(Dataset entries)
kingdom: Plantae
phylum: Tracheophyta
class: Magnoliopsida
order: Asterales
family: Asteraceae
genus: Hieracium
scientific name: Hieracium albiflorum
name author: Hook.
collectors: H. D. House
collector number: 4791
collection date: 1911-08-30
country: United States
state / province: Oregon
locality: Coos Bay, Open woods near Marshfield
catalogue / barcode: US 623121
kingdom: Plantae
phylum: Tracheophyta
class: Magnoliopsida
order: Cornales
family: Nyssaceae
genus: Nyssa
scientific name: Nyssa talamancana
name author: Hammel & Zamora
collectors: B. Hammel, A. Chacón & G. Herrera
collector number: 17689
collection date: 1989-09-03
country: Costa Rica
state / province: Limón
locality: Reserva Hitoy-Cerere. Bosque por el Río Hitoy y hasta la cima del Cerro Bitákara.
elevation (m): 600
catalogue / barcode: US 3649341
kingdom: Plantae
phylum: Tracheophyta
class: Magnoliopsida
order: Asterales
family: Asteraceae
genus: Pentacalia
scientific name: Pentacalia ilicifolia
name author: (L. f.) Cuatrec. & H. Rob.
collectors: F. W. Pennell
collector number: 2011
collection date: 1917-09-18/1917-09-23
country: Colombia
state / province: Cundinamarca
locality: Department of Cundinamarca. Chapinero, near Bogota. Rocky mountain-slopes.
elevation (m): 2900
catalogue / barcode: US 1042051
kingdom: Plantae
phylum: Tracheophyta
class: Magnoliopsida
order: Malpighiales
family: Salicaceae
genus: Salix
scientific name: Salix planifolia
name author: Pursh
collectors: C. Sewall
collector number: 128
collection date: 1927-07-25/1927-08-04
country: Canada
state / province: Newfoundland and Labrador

## WHAT TO DO
Retype every line of the items above without any change, from the first item through the last.

## SOLUTION
kingdom: Plantae
phylum: Tracheophyta
class: Magnoliopsida
order: Asterales
family: Asteraceae
genus: Hieracium
scientific name: Hieracium albiflorum
name author: Hook.
collectors: H. D. House
collector number: 4791
collection date: 1911-08-30
country: United States
state / province: Oregon
locality: Coos Bay, Open woods near Marshfield
catalogue / barcode: US 623121
kingdom: Plantae
phylum: Tracheophyta
class: Magnoliopsida
order: Cornales
family: Nyssaceae
genus: Nyssa
scientific name: Nyssa talamancana
name author: Hammel & Zamora
collectors: B. Hammel, A. Chacón & G. Herrera
collector number: 17689
collection date: 1989-09-03
country: Costa Rica
state / province: Limón
locality: Reserva Hitoy-Cerere. Bosque por el Río Hitoy y hasta la cima del Cerro Bitákara.
elevation (m): 600
catalogue / barcode: US 3649341
kingdom: Plantae
phylum: Tracheophyta
class: Magnoliopsida
order: Asterales
family: Asteraceae
genus: Pentacalia
scientific name: Pentacalia ilicifolia
name author: (L. f.) Cuatrec. & H. Rob.
collectors: F. W. Pennell
collector number: 2011
collection date: 1917-09-18/1917-09-23
country: Colombia
state / province: Cundinamarca
locality: Department of Cundinamarca. Chapinero, near Bogota. Rocky mountain-slopes.
elevation (m): 2900
catalogue / barcode: US 1042051
kingdom: Plantae
phylum: Tracheophyta
class: Magnoliopsida
order: Malpighiales
family: Salicaceae
genus: Salix
scientific name: Salix planifolia
name author: Pursh
collectors: C. Sewall
collector number: 128
collection date: 1927-07-25/1927-08-04
country: Canada
state / province: Newfoundland and Labrador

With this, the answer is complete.